- _Problem details_
Everything from the line with "Table 1. Sociodemographic characteristics of" to the last line of the listing must be retyped exactly, both ends included, with the pictures dropped.

=== Data provided ===

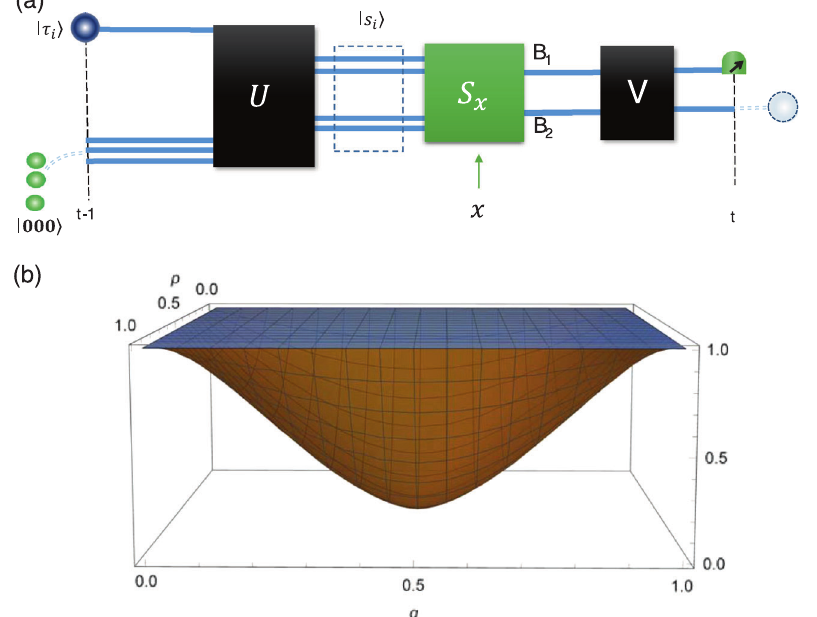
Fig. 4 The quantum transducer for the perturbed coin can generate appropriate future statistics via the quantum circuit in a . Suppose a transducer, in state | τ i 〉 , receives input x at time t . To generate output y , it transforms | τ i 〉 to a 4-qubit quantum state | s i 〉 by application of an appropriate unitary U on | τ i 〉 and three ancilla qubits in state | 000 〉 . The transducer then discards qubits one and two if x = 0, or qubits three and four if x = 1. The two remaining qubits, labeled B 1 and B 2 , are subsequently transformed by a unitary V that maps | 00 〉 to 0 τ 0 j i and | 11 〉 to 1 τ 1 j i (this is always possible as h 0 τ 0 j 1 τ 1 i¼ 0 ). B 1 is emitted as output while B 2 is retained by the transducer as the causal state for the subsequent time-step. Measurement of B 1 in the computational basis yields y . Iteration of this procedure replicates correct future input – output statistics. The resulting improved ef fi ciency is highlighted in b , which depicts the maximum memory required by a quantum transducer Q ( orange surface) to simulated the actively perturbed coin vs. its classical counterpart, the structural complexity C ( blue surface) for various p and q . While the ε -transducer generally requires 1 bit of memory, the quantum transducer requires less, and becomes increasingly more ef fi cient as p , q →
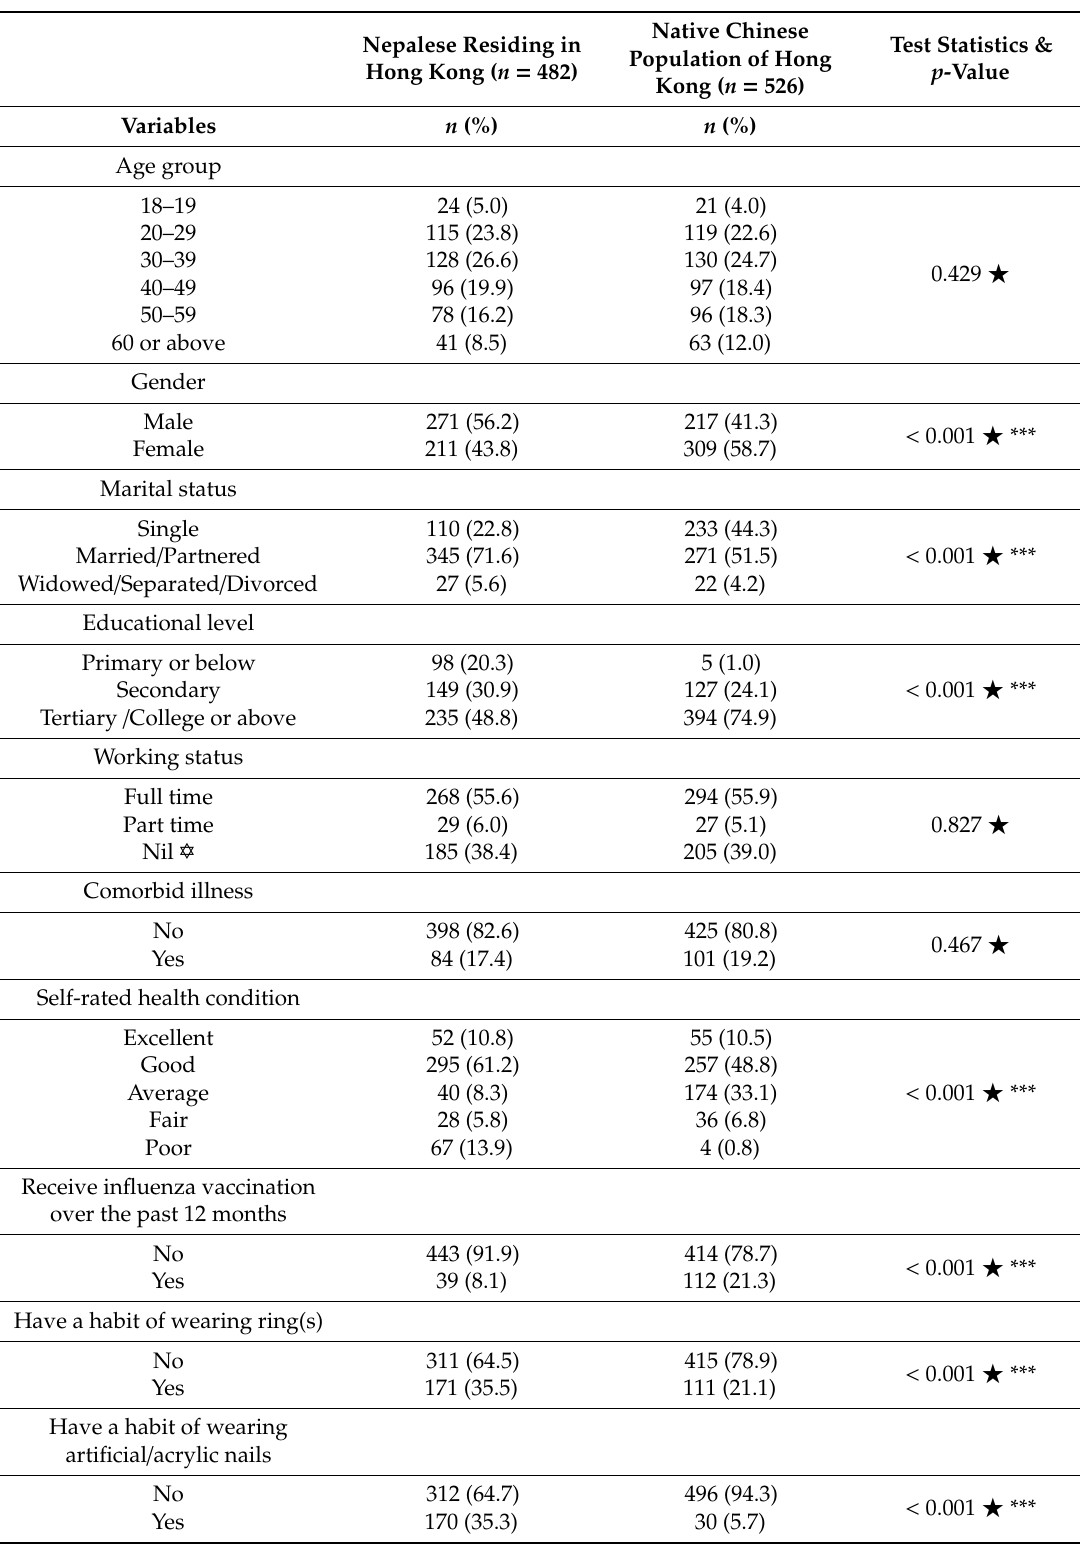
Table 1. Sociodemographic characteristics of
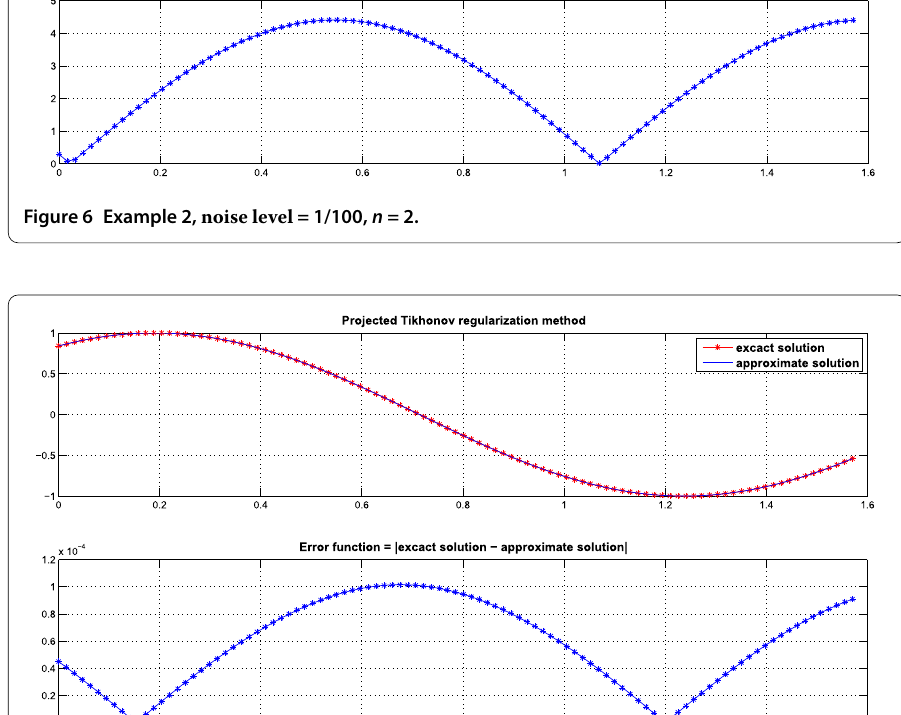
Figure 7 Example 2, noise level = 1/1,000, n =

===

- _Answer section_
Table 1. Sociodemographic characteristics of
Figure 7 Example 2, noise level = 1/1,000, n =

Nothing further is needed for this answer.